Even better would be to open herself up to see who I was and what strengths I might have, to include me in the conversations she had with others, to treat me as a full-fledged person who deserved to be treated respectfully. There are few things that feel worse than being disregarded and ignored.
I could not recommend someone who judged and behaved like that to work in my friend’s office. I spent a minute deciding whether I wanted to help her at all or even talk to her again, so I decided to tell her that I suddenly had to go and would call her back. I was too upset to talk right then.
Later that night, I decided that I felt sad for Leah and her mindset. The best way to change her perspective and respect level for people who may be different from her was to be who I am, to treat her respectfully and help her out. While I didn’t think she was a match for my friend’s office, I did have an idea for a possible internship and provided her with the number and contact person. I also recommended a couple of courses she might enjoy. During the course of our conversation, she did seem to see that we had a lot in common, including a favorite teacher who gave classes in both of our seminaries.
I was glad that I helped Leah, both for her and for myself. We may have been raised a bit differently and walked in slightly different circles, and she has things she needs to work on, but I am still me: a person who cares about and helps others.

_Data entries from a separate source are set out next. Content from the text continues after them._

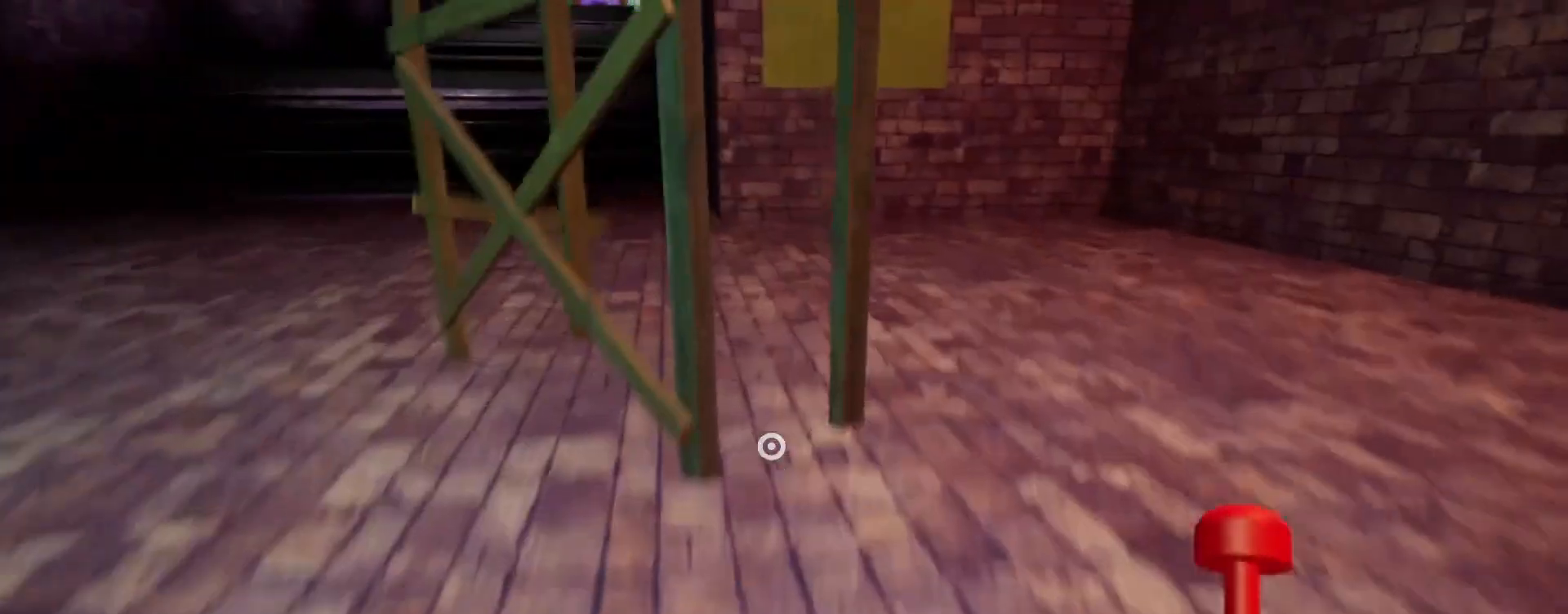
{"keys": ["shift", "w"], "mouse": [], "events": [[67, "space", "up"]]}
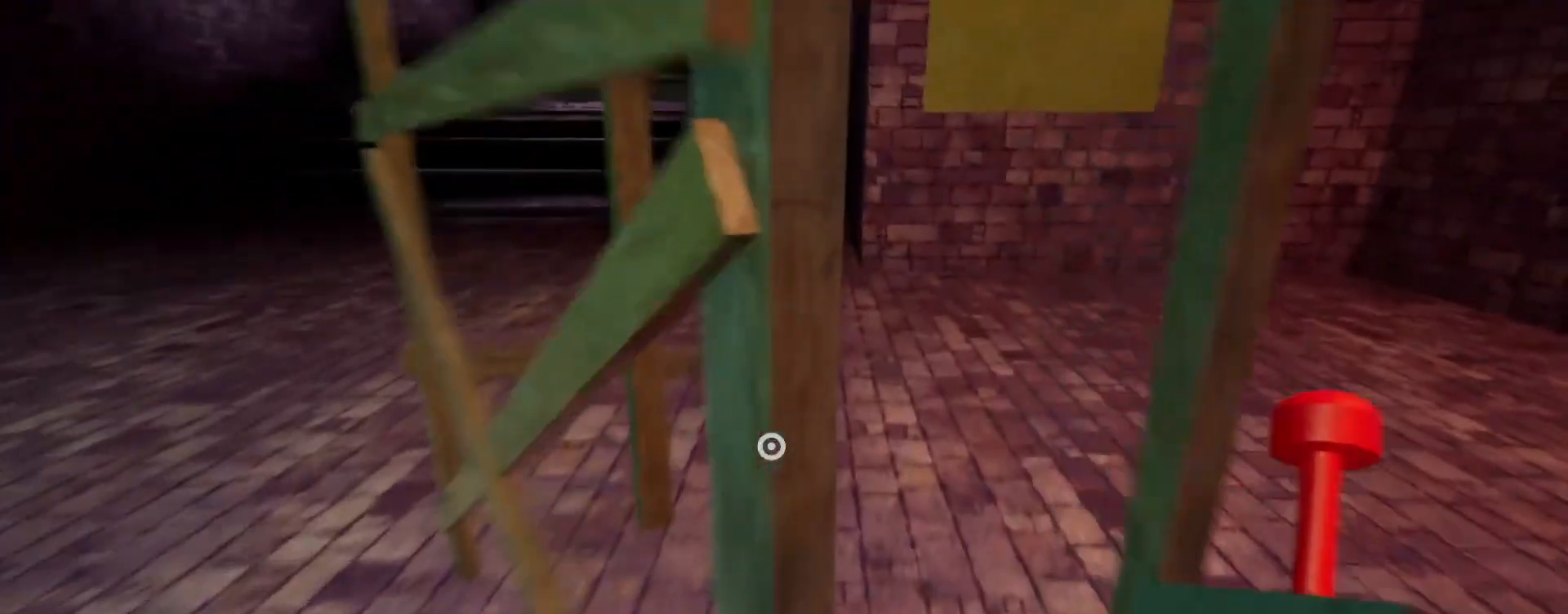
{"keys": ["shift", "w"], "mouse": [], "events": [[300, "space", "down"], [467, "space", "up"]]}
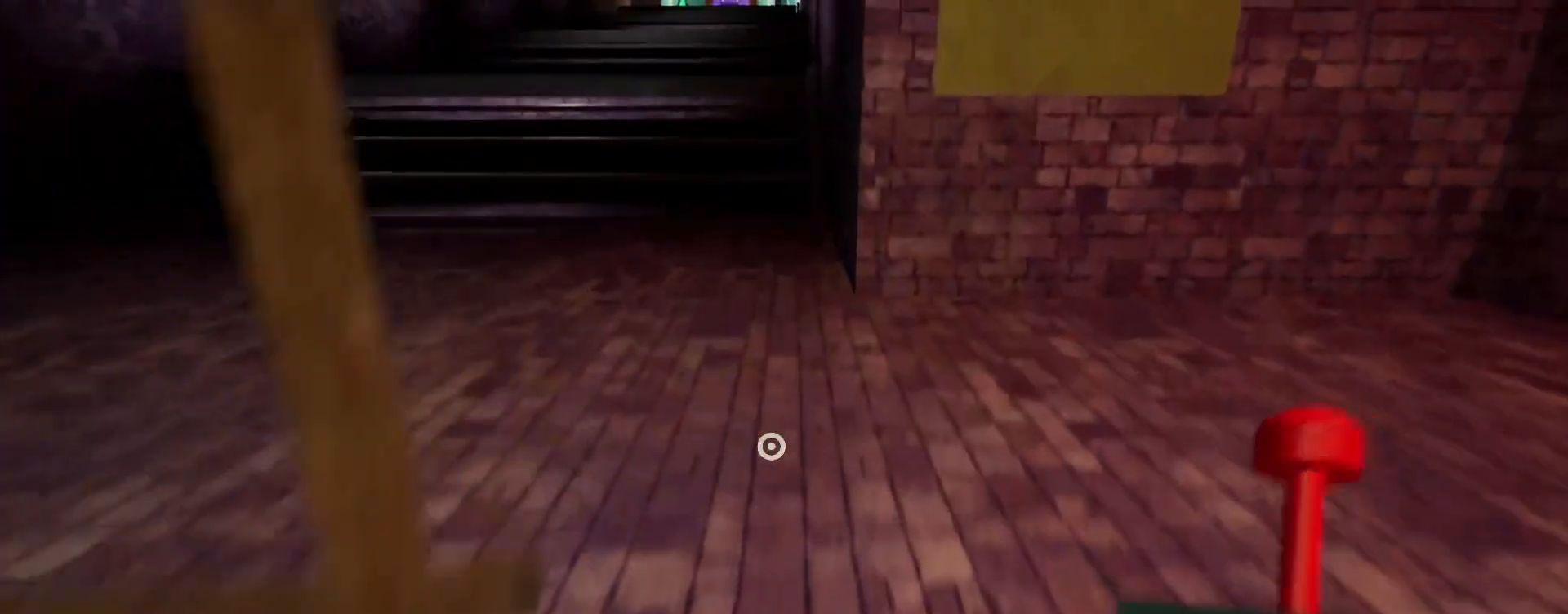
{"keys": ["shift", "w"], "mouse": [], "events": []}
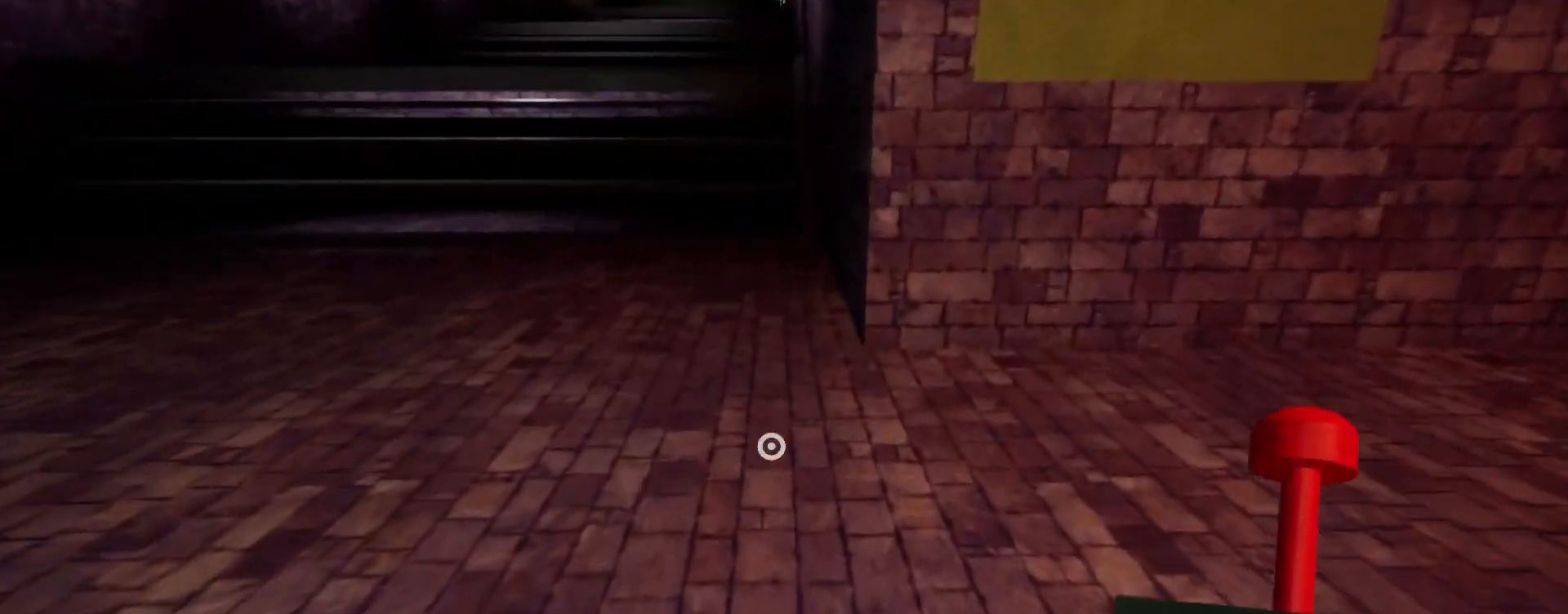
{"keys": ["shift", "w"], "mouse": [], "events": [[267, "space", "down"], [400, "space", "up"]]}
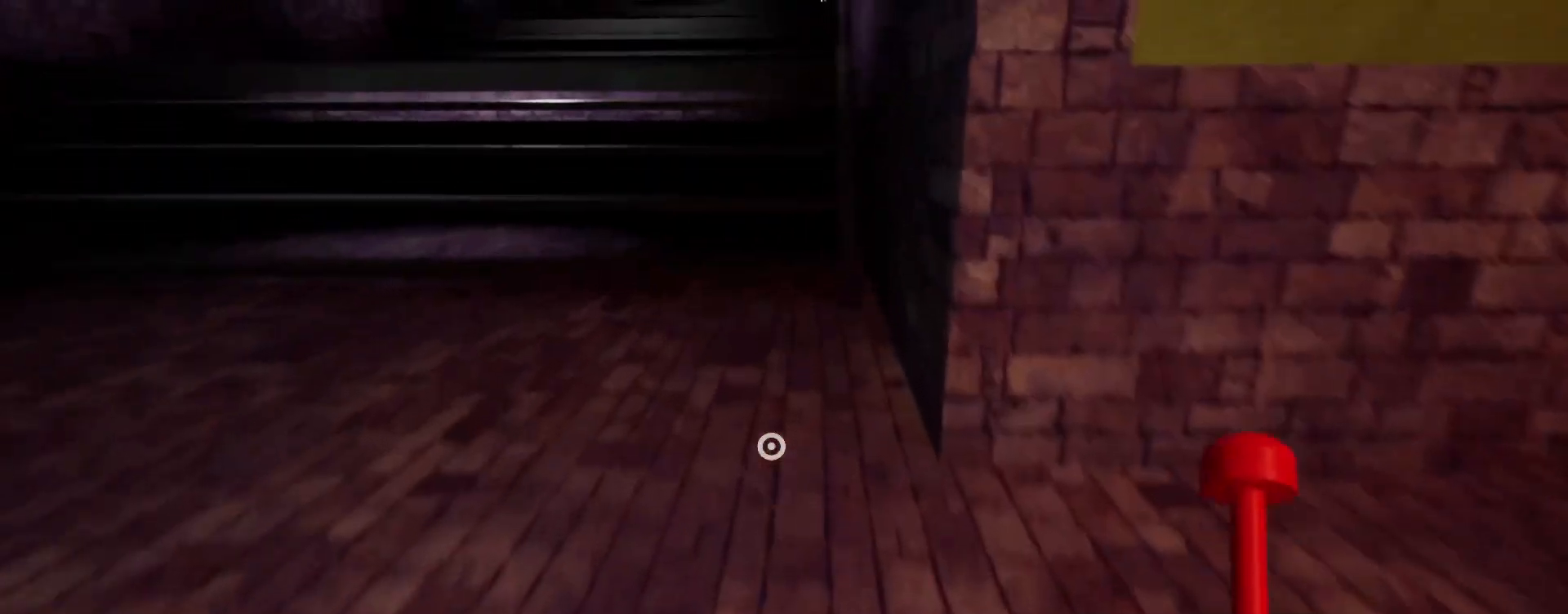
{"keys": ["shift", "w"], "mouse": [], "events": []}
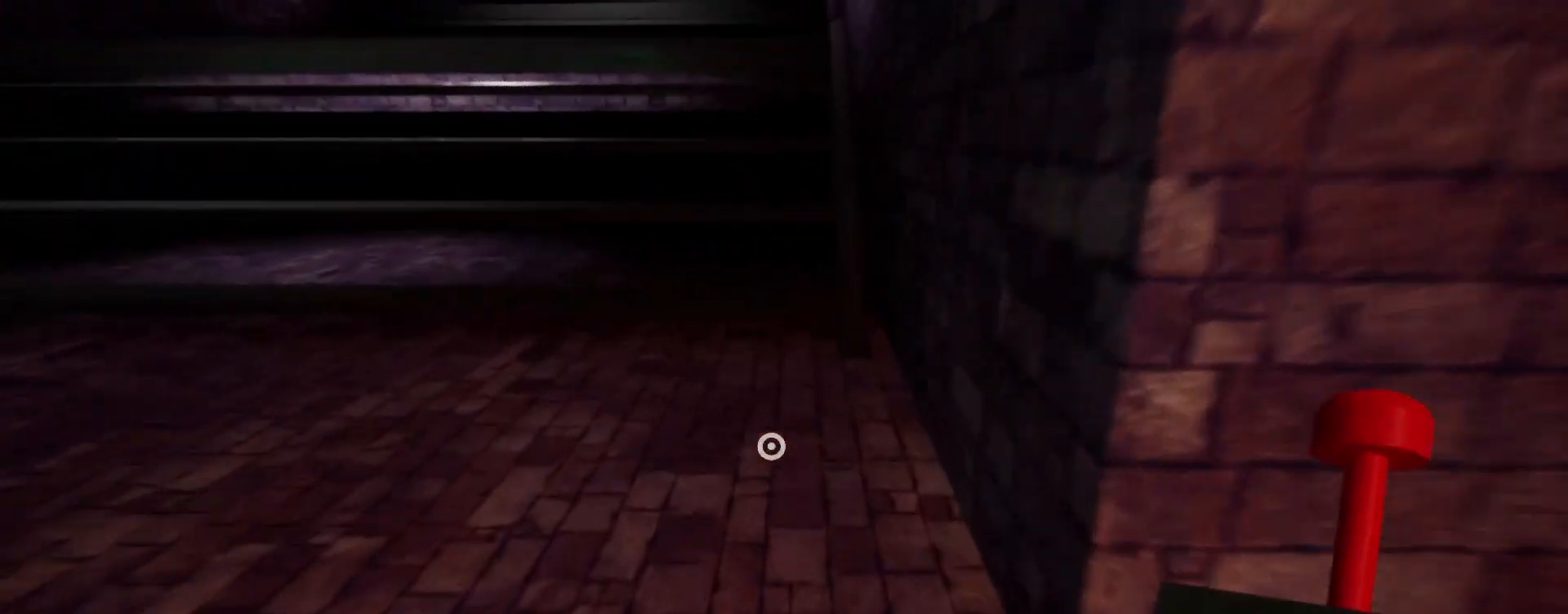
{"keys": ["shift", "w"], "mouse": [], "events": [[300, "space", "down"], [467, "space", "up"]]}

Discussion Question Options:
In what ways might we marginalize people who we feel are different from us or who we have a hard time tolerating? How can we raise our caring level for people who we might not see as our choice for friends?
What are some practical ways to ensure that we show basic respect to all people, regardless of their circles or quirks?
Are there times that we need to keep our distance or separate ourselves more from someone with a personality or attitude that is challenging? If so, how can we continue to respect and care about them?
Stretch of the Week:
Make an effort to talk pleasantly with someone you might not think you’d enjoy talking to.